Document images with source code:
++++++++++

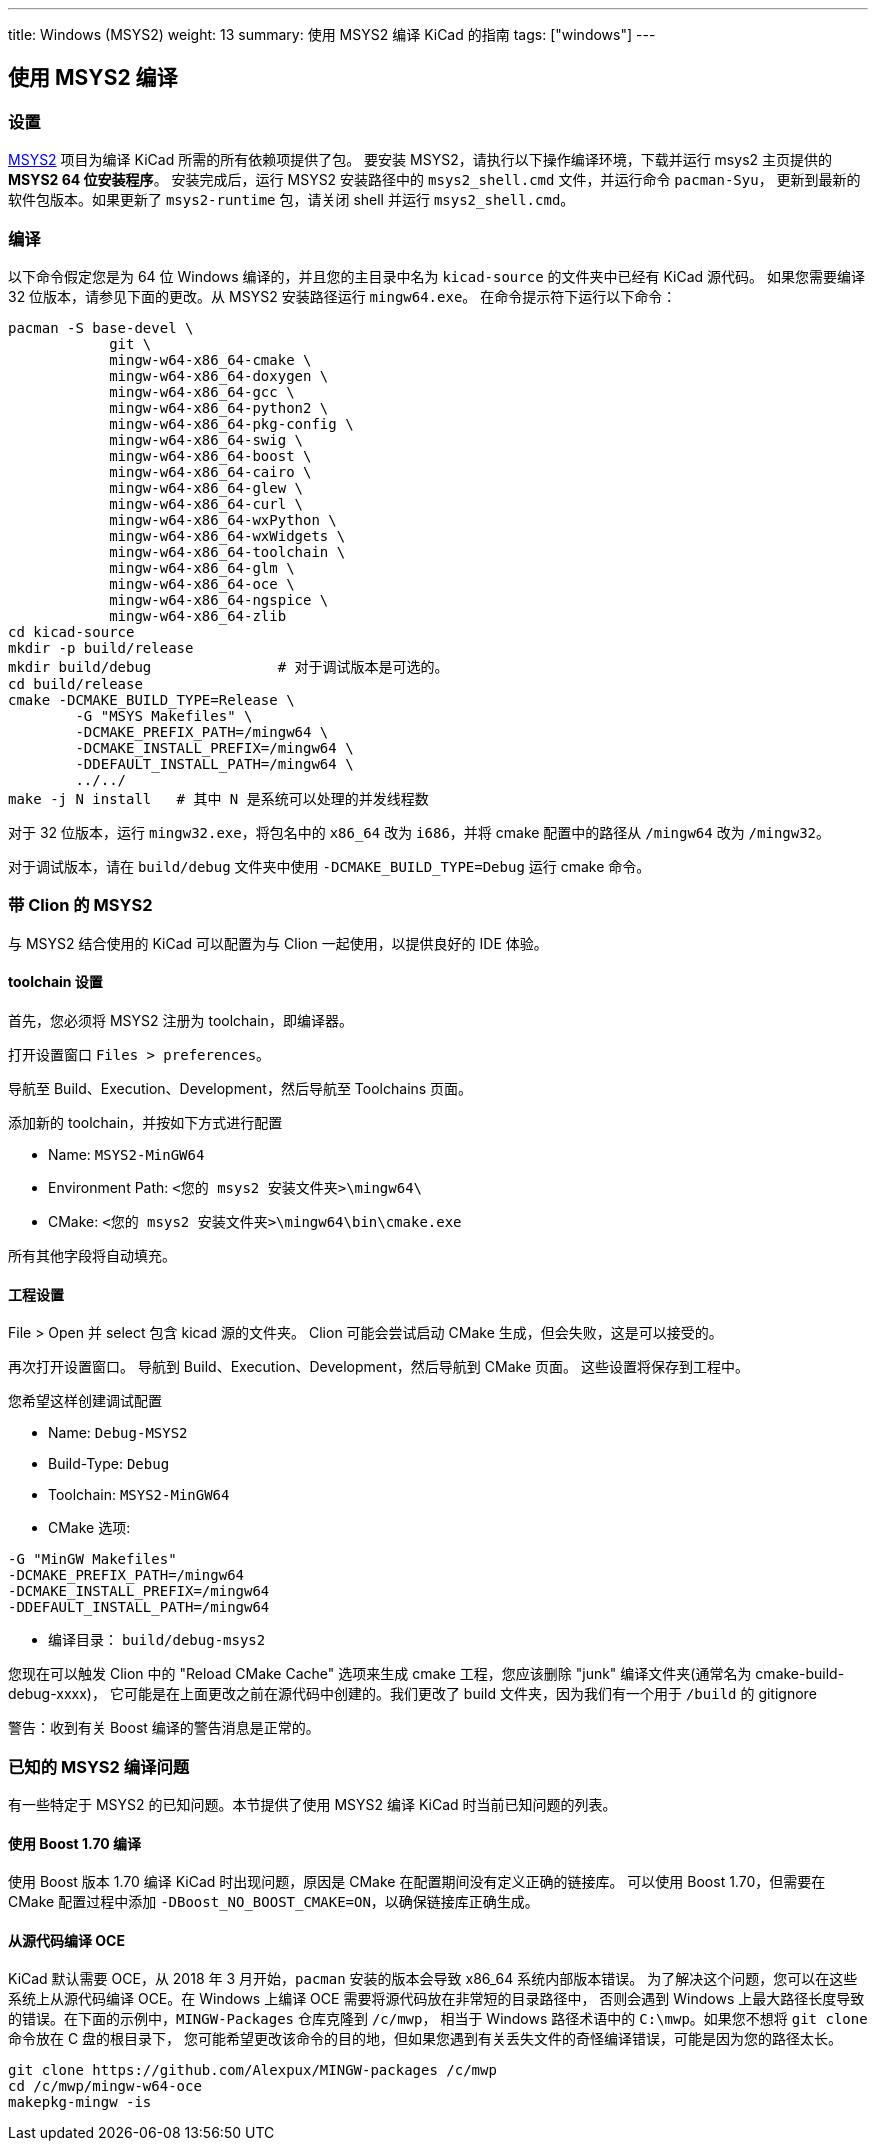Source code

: ---
title: Windows (MSYS2)
weight: 13
summary: 使用 MSYS2 编译 KiCad 的指南
tags: ["windows"] 
---

:toc:

== 使用 MSYS2 编译

=== 设置

https://www.msys2.org/[MSYS2] 项目为编译 KiCad 所需的所有依赖项提供了包。
要安装 MSYS2，请执行以下操作编译环境，下载并运行 msys2 主页提供的 *MSYS2 64 位安装程序*。
安装完成后，运行 MSYS2 安装路径中的 `msys2_shell.cmd` 文件，并运行命令 `pacman-Syu`，
更新到最新的软件包版本。如果更新了 `msys2-runtime` 包，请关闭 shell 并运行 `msys2_shell.cmd`。

=== 编译

以下命令假定您是为 64 位 Windows 编译的，并且您的主目录中名为 `kicad-source` 的文件夹中已经有 KiCad 源代码。
如果您需要编译 32 位版本，请参见下面的更改。从 MSYS2 安装路径运行 `mingw64.exe`。
在命令提示符下运行以下命令：

[source,bash]
----
pacman -S base-devel \
            git \
            mingw-w64-x86_64-cmake \
            mingw-w64-x86_64-doxygen \
            mingw-w64-x86_64-gcc \
            mingw-w64-x86_64-python2 \
            mingw-w64-x86_64-pkg-config \
            mingw-w64-x86_64-swig \
            mingw-w64-x86_64-boost \
            mingw-w64-x86_64-cairo \
            mingw-w64-x86_64-glew \
            mingw-w64-x86_64-curl \
            mingw-w64-x86_64-wxPython \
            mingw-w64-x86_64-wxWidgets \
            mingw-w64-x86_64-toolchain \
            mingw-w64-x86_64-glm \
            mingw-w64-x86_64-oce \
            mingw-w64-x86_64-ngspice \
            mingw-w64-x86_64-zlib
cd kicad-source
mkdir -p build/release
mkdir build/debug               # 对于调试版本是可选的。
cd build/release
cmake -DCMAKE_BUILD_TYPE=Release \
        -G "MSYS Makefiles" \
        -DCMAKE_PREFIX_PATH=/mingw64 \
        -DCMAKE_INSTALL_PREFIX=/mingw64 \
        -DDEFAULT_INSTALL_PATH=/mingw64 \
        ../../
make -j N install   # 其中 N 是系统可以处理的并发线程数
----

对于 32 位版本，运行 `mingw32.exe`，将包名中的 `x86_64` 改为 `i686`，并将 cmake 配置中的路径从 `/mingw64` 改为 `/mingw32`。

对于调试版本，请在 `build/debug` 文件夹中使用 `-DCMAKE_BUILD_TYPE=Debug` 运行 cmake 命令。

=== 带 Clion 的 MSYS2

与 MSYS2 结合使用的 KiCad 可以配置为与 Clion 一起使用，以提供良好的 IDE 体验。

==== toolchain 设置

首先，您必须将 MSYS2 注册为 toolchain，即编译器。

打开设置窗口 `Files > preferences`。

导航至 Build、Execution、Development，然后导航至 Toolchains 页面。

添加新的 toolchain，并按如下方式进行配置

* Name: `MSYS2-MinGW64`
* Environment Path: `<您的 msys2 安装文件夹>\mingw64\`
* CMake: `<您的 msys2 安装文件夹>\mingw64\bin\cmake.exe`

所有其他字段将自动填充。


==== 工程设置

File > Open 并 select 包含 kicad 源的文件夹。
Clion 可能会尝试启动 CMake 生成，但会失败，这是可以接受的。

再次打开设置窗口。
导航到 Build、Execution、Development，然后导航到 CMake 页面。
这些设置将保存到工程中。

您希望这样创建调试配置

* Name: `Debug-MSYS2`
* Build-Type: `Debug`
* Toolchain: `MSYS2-MinGW64`
* CMake 选项:
```sh
-G "MinGW Makefiles"
-DCMAKE_PREFIX_PATH=/mingw64
-DCMAKE_INSTALL_PREFIX=/mingw64
-DDEFAULT_INSTALL_PATH=/mingw64
```
* 编译目录： `build/debug-msys2`


您现在可以触发 Clion 中的 "Reload CMake Cache" 选项来生成 cmake 工程，您应该删除 "junk" 编译文件夹(通常名为 cmake-build-debug-xxxx)，
它可能是在上面更改之前在源代码中创建的。我们更改了 build 文件夹，因为我们有一个用于 `/build` 的 gitignore

警告：收到有关 Boost 编译的警告消息是正常的。


=== 已知的 MSYS2 编译问题

有一些特定于 MSYS2 的已知问题。本节提供了使用 MSYS2 编译 KiCad 时当前已知问题的列表。

==== 使用 Boost 1.70 编译

使用 Boost 版本 1.70 编译 KiCad 时出现问题，原因是 CMake 在配置期间没有定义正确的链接库。
可以使用 Boost 1.70，但需要在 CMake 配置过程中添加 `-DBoost_NO_BOOST_CMAKE=ON`，以确保链接库正确生成。

==== 从源代码编译 OCE

KiCad 默认需要 OCE，从 2018 年 3 月开始，`pacman` 安装的版本会导致 x86_64 系统内部版本错误。
为了解决这个问题，您可以在这些系统上从源代码编译 OCE。在 Windows 上编译 OCE 需要将源代码放在非常短的目录路径中，
否则会遇到 Windows 上最大路径长度导致的错误。在下面的示例中，`MINGW-Packages` 仓库克隆到 `/c/mwp`，
相当于 Windows 路径术语中的 `C:\mwp`。如果您不想将 `git clone` 命令放在 C 盘的根目录下，
您可能希望更改该命令的目的地，但如果您遇到有关丢失文件的奇怪编译错误，可能是因为您的路径太长。

[source,bash]
----
git clone https://github.com/Alexpux/MINGW-packages /c/mwp
cd /c/mwp/mingw-w64-oce
makepkg-mingw -is
----
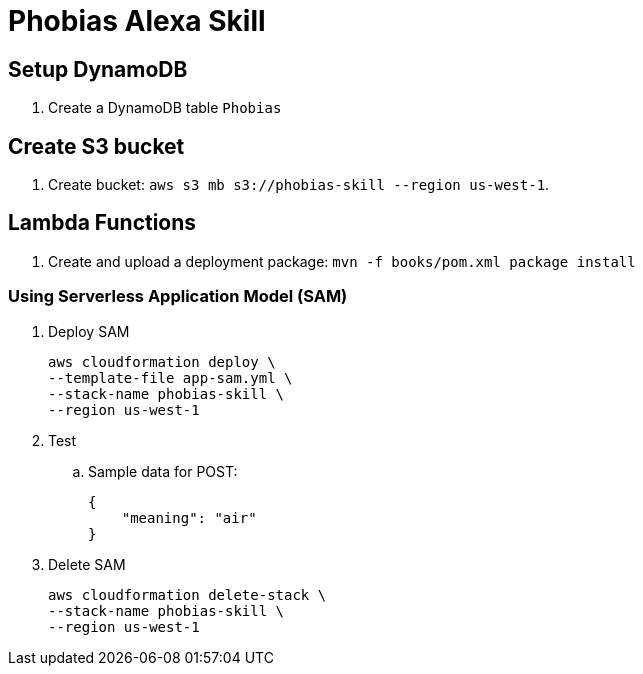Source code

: = Phobias Alexa Skill

== Setup DynamoDB

. Create a DynamoDB table `Phobias`

== Create S3 bucket

. Create bucket: `aws s3 mb s3://phobias-skill --region us-west-1`.

== Lambda Functions

. Create and upload a deployment package: `mvn -f books/pom.xml package install`

=== Using Serverless Application Model (SAM)

. Deploy SAM
+
```
aws cloudformation deploy \
--template-file app-sam.yml \
--stack-name phobias-skill \
--region us-west-1
```
+
. Test
.. Sample data for POST:
+
```
{
    "meaning": "air"
}
```
+
. Delete SAM
+
```
aws cloudformation delete-stack \
--stack-name phobias-skill \
--region us-west-1
```

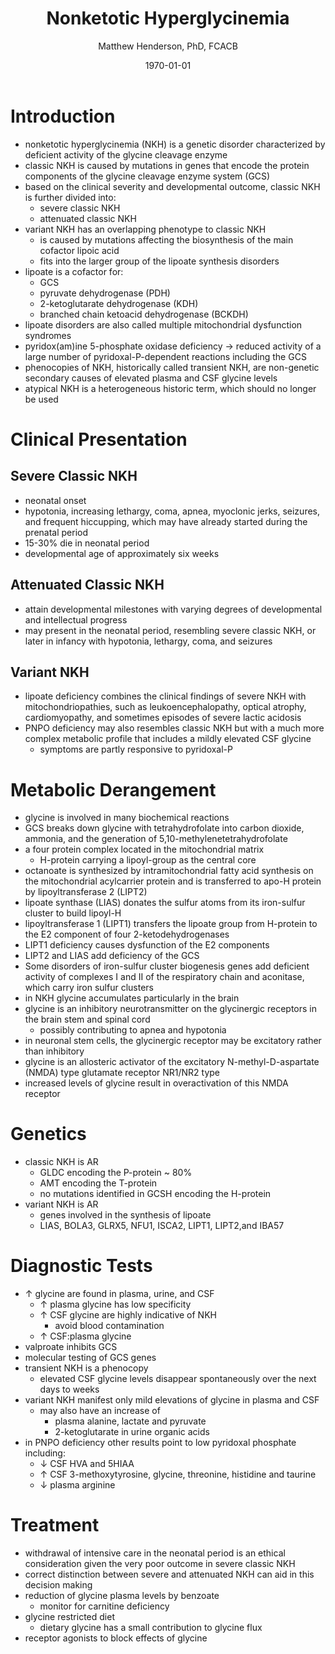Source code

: #+TITLE: Nonketotic Hyperglycinemia
#+AUTHOR: Matthew Henderson, PhD, FCACB
#+DATE: \today

* Introduction
- nonketotic hyperglycinemia (NKH) is a genetic disorder characterized
  by deficient activity of the glycine cleavage enzyme
- classic NKH is caused by mutations in genes that encode the protein
  components of the glycine cleavage enzyme system (GCS)
- based on the clinical severity and developmental outcome, classic
  NKH is further divided into:
  - severe classic NKH
  - attenuated classic NKH
- variant NKH has an overlapping phenotype to classic NKH
  - is caused by mutations affecting the biosynthesis of the main
    cofactor lipoic acid
  - fits into the larger group of the lipoate synthesis
    disorders
- lipoate is a cofactor for:
  - GCS
  - pyruvate dehydrogenase (PDH)
  - 2-ketoglutarate dehydrogenase (KDH)
  - branched chain ketoacid dehydrogenase (BCKDH)
- lipoate disorders are also called multiple mitochondrial dysfunction
  syndromes
- pyridox(am)ine 5-phosphate oxidase deficiency \to reduced activity
  of a large number of pyridoxal-P-dependent reactions including the
  GCS
- phenocopies of NKH, historically called transient NKH, are
  non-genetic secondary causes of elevated plasma and CSF glycine
  levels
- atypical NKH is a heterogeneous historic term, which should no
  longer be used

#+CAPTION[]:Glycine cleavage enzyme
#+NAME: fig:glyc
#+ATTR_LaTeX: :width 0.5\textwidth
[[file:./nkh/figures/gce.png]]

#+CAPTION[]:Lipoate
#+NAME: fig:lip
#+ATTR_LaTeX: :width 0.6\textwidth
[[file:./nkh/figures/lip.png]]

* Clinical Presentation
** Severe Classic NKH
- neonatal onset
- hypotonia, increasing lethargy, coma, apnea, myoclonic jerks,
  seizures, and frequent hiccupping, which may have already started
  during the prenatal period
- 15-30% die in neonatal period
- developmental age of approximately six weeks

** Attenuated Classic NKH
- attain developmental milestones with varying degrees of
  developmental and intellectual progress
- may present in the neonatal period, resembling severe classic NKH,
  or later in infancy with hypotonia, lethargy, coma, and seizures
** Variant NKH
- lipoate deficiency combines the clinical findings of severe NKH with
  mitochondriopathies, such as leukoencephalopathy, optical atrophy,
  cardiomyopathy, and sometimes episodes of severe lactic acidosis
- PNPO deficiency may also resembles classic NKH but with a much more
  complex metabolic profile that includes a mildly elevated CSF
  glycine
  - symptoms are partly responsive to pyridoxal-P

* Metabolic Derangement
- glycine is involved in many biochemical reactions
- GCS breaks down glycine with tetrahydrofolate into carbon dioxide,
  ammonia, and the generation of 5,10-methylenetetrahydrofolate
- a four protein complex located in the mitochondrial matrix
  - H-protein carrying a lipoyl-group as the central core
- octanoate is synthesized by intramitochondrial fatty acid synthesis
  on the mitochondrial acylcarrier protein and is transferred to apo-H
  protein by lipoyltransferase 2 (LIPT2)
- lipoate synthase (LIAS) donates the sulfur atoms from its
  iron-sulfur cluster to build lipoyl-H
- lipoyltransferase 1 (LIPT1) transfers the lipoate group from
  H-protein to the E2 component of four 2-ketodehydrogenases
- LIPT1 deficiency causes dysfunction of the E2 components
- LIPT2 and LIAS add deficiency of the GCS
- Some disorders of iron-sulfur cluster biogenesis genes add deficient
  activity of complexes I and II of the respiratory chain and
  aconitase, which carry iron sulfur clusters
- in NKH glycine accumulates particularly in the brain
- glycine is an inhibitory neurotransmitter on the glycinergic
  receptors in the brain stem and spinal cord
  - possibly contributing to apnea and hypotonia
- in neuronal stem cells, the glycinergic receptor may be excitatory
  rather than inhibitory
- glycine is an allosteric activator of the excitatory
  N-methyl-D-aspartate (NMDA) type glutamate receptor NR1/NR2 type
- increased levels of glycine result in overactivation of this NMDA
  receptor
* Genetics
- classic NKH is AR
  - GLDC encoding the P-protein ~ 80%
  - AMT encoding the T-protein
  - no mutations identified in GCSH encoding the H-protein
- variant NKH is AR
  - genes involved in the synthesis of lipoate
  - LIAS, BOLA3, GLRX5, NFU1, ISCA2, LIPT1, LIPT2,and IBA57
* Diagnostic Tests
- \uparrow glycine are found in plasma, urine, and CSF
  - \uparrow plasma glycine has low specificity
  - \uparrow CSF glycine are highly indicative of NKH
    - avoid blood contamination
  - \uparrow CSF:plasma glycine
- valproate inhibits GCS
- molecular testing of GCS genes
- transient NKH is a phenocopy
  - elevated CSF glycine levels disappear spontaneously over the next
    days to weeks
- variant NKH manifest only mild elevations of glycine in plasma and CSF
  - may also have an increase of
    - plasma alanine, lactate and pyruvate
    - 2-ketoglutarate in urine organic acids
- in PNPO deficiency other results point to low pyridoxal phosphate
  including:
  - \downarrow CSF HVA and 5HIAA
  - \uparrow CSF 3-methoxytyrosine, glycine, threonine, histidine and
    taurine
  - \downarrow plasma arginine

* Treatment
- withdrawal of intensive care in the neonatal period is an ethical
  consideration given the very poor outcome in severe classic NKH
- correct distinction between severe and attenuated NKH can aid in
  this decision making
- reduction of glycine plasma levels by benzoate
  - monitor for carnitine deficiency
- glycine restricted diet
  - dietary glycine has a small contribution to glycine flux
- receptor agonists to block effects of glycine
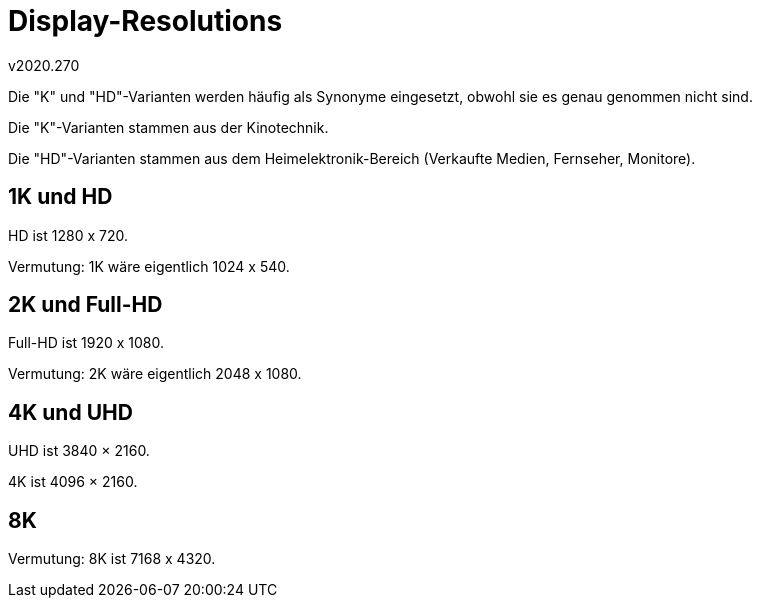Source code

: ﻿Display-Resolutions
===================
v2020.270

Die "K" und "HD"-Varianten werden häufig als Synonyme eingesetzt, obwohl sie es genau genommen nicht sind.

Die "K"-Varianten stammen aus der Kinotechnik.

Die "HD"-Varianten stammen aus dem Heimelektronik-Bereich (Verkaufte Medien, Fernseher, Monitore).


1K und HD
---------

HD ist 1280 x 720.

Vermutung: 1K wäre eigentlich 1024 x 540.


2K und Full-HD
--------------

Full-HD ist 1920 x 1080.

Vermutung: 2K wäre eigentlich 2048 x 1080.


4K und UHD
----------

UHD ist 3840 × 2160.

4K ist 4096 × 2160.


8K
--

Vermutung: 8K ist 7168 x 4320.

++++++++++

--- What the task requires ---
Copy out, from the data above, every line holding the word "seizures".

--- Response ---
  seizures, and frequent hiccupping, which may have already started
  or later in infancy with hypotonia, lethargy, coma, and seizures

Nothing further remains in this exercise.